- YOUR INSTRUCTIONS
Please extract every line of text from the material below, copying each one character for character and keeping the pictures out of your answer.

- DATA IN THIS EXERCISE

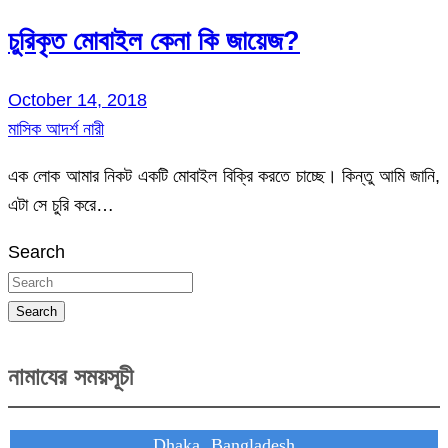
চুরিকৃত মোবাইল কেনা কি জায়েজ?
October 14, 2018
মাসিক আদর্শ নারী
এক লোক আমার নিকট একটি মোবাইল বিক্রি করতে চাচ্ছে। কিন্তু আমি জানি,
এটা সে চুরি করে…
Search
Search
নামাযের সময়সূচী
Dhaka, Bangladesh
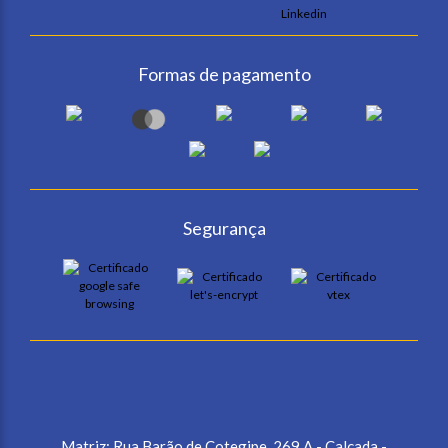
Formas de pagamento
Segurança
Matriz: Rua Barão de Cotegipe, 269 A - Calçada -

- WORKED SOLUTION
চুরিকৃত মোবাইল কেনা কি জায়েজ?
October 14, 2018
মাসিক আদর্শ নারী
এক লোক আমার নিকট একটি মোবাইল বিক্রি করতে চাচ্ছে। কিন্তু আমি জানি,
এটা সে চুরি করে…
Search
Search
নামাযের সময়সূচী
Dhaka, Bangladesh
Formas de pagamento
Segurança
Matriz: Rua Barão de Cotegipe, 269 A - Calçada -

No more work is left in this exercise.